Japan Out of Iranian Oil Project

A0194111.jpgTEHRAN (Fars News Agency)- An informed source said that as negotiations about Azadegan oil field development have entered their final stages it appears that Japan has not succeeded in attracting Iran’s positive attention for keeping the Japanese Inpex as a partner and that Tokyo seems to be evicted from the project.

The source who is privy to the ongoing talks between Japanese Inpex and Iran’s National Oil Company on the extension of Azadegan Oil Field, told FNA’s economic desk that negotiations have entered the final stages, “and while the two sides are about to wrap up talks today, Japanese officials failed to persuade Iranian officials to extend Tehran’s deadline to Inpex to commence execution of the project.”

“Yet, Inpex is still insisting on an extended deadline, while Iranian oil officials have already stated their 100-percent opposition to any such option, a trend meaning that the Japanese will have to say good bye to multi-billion-dollar project,” he continued.

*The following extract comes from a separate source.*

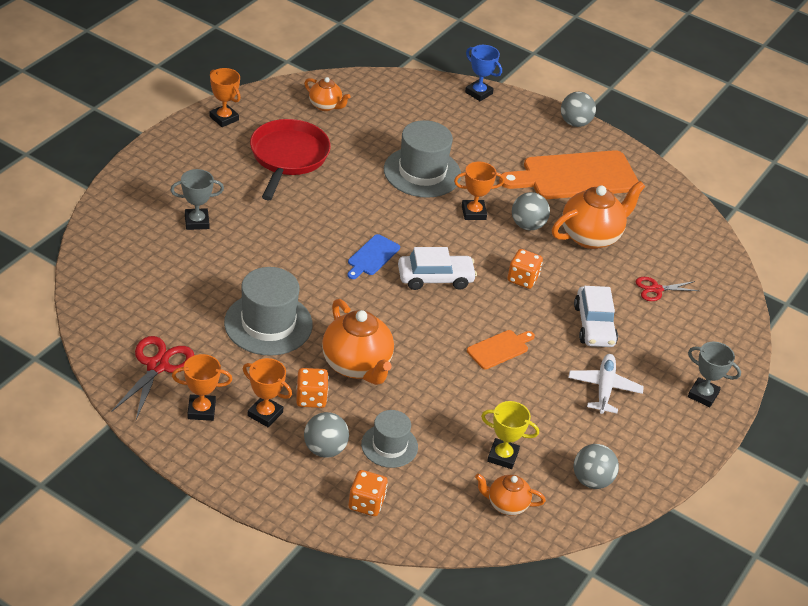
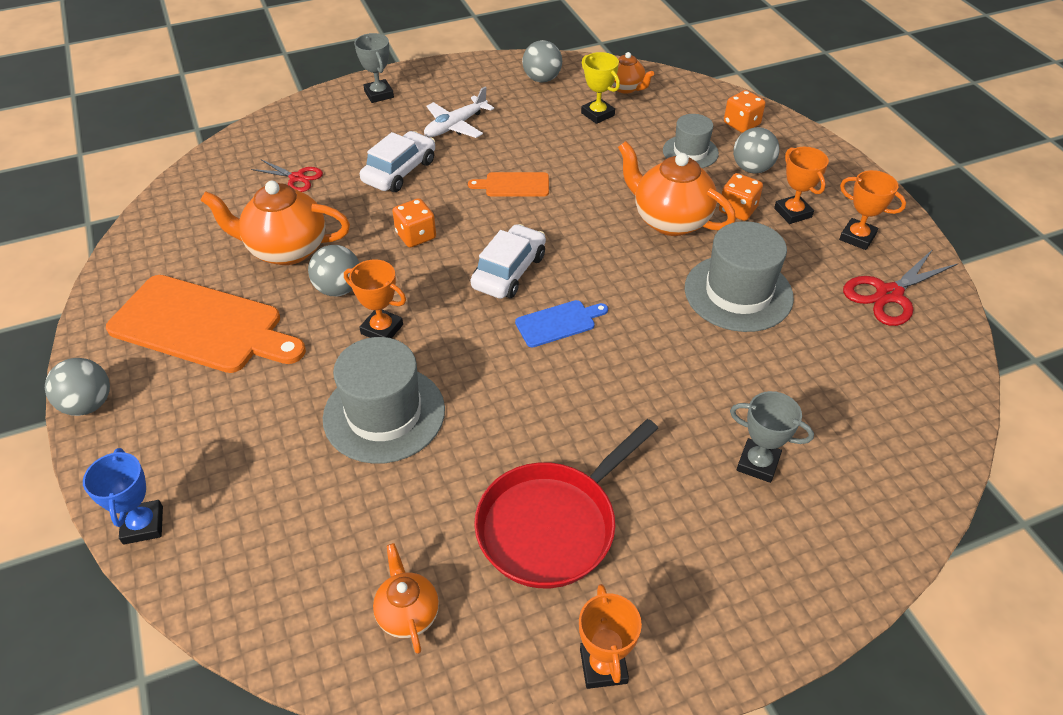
camera: 140 degrees left, 5 degrees up
(357, 365) = (670, 220): orange teapot -> orange teapot turned 60 degrees counterclockwise
(435, 278) = (509, 271): white car -> white car turned 90 degrees clockwise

Meantime, the source said that Japanese officials, including the new Minister of Economy, Trade and Industry Akira Amari, have declared that in case any sanctions are imposed on Iran, “Tokyo will follow suit.”

He also viewed transfer of a small portion of the contract to Inpex as unlikely, saying that the measure would not yield much profit for the Japanese company.

The source said that Iranian companies enjoy the capabilities required for the extension of the field and that the same idea has persuaded Iranian officials to put Inpex aside, after the Japanese stopped short of commencing the project.

Japan’s new Minister of Economy, Trade and Industry Akira Amari said on Saturday that Tokyo hopes to continue talks with Iran on tapping the Azadegan oil field beyond the Saturday deadline set by Tehran for the nation’s participation.

“I don’t believe Iran is really willing to stop talks so easily at this time,” Amari said, noting that Iran should clear land mines around the oil field and stop its uranium enrichment program so the project can start.

No matter Tehran accepts the first condition or not, it may never give up its enrichment activities as dangerous threats and pressures of the western powers could not force Iran to stop its nuclear plans. Hence, it seems that Iran should now think of a new partner for its Azadegan oil field.

Japan’s Inpex Corp. was granted a concession to develop Azadegan, one of the largest oil fields in the world, with expected production of 260,000 barrels a day. But Inpex has not started on the project because of international pressures being exerted over Iran’s nuclear activities, and the firm’s claim that land mines also pose a hindrance.

Iran has threatened to turn to China and Russia and cancel the Inpex concession if Japan fails to start by the deadline, which has been pushed back repeatedly, from the originally set Aug. 22 to Sept. 15, and then to yesterday.

Amari called on Tehran to abide by the United Nations resolution calling on Iran to halt its nuclear enrichment efforts, so the oil field project can get under way, meaning that this is the end to Iran-Japan contract on the development of Azadegan oil field.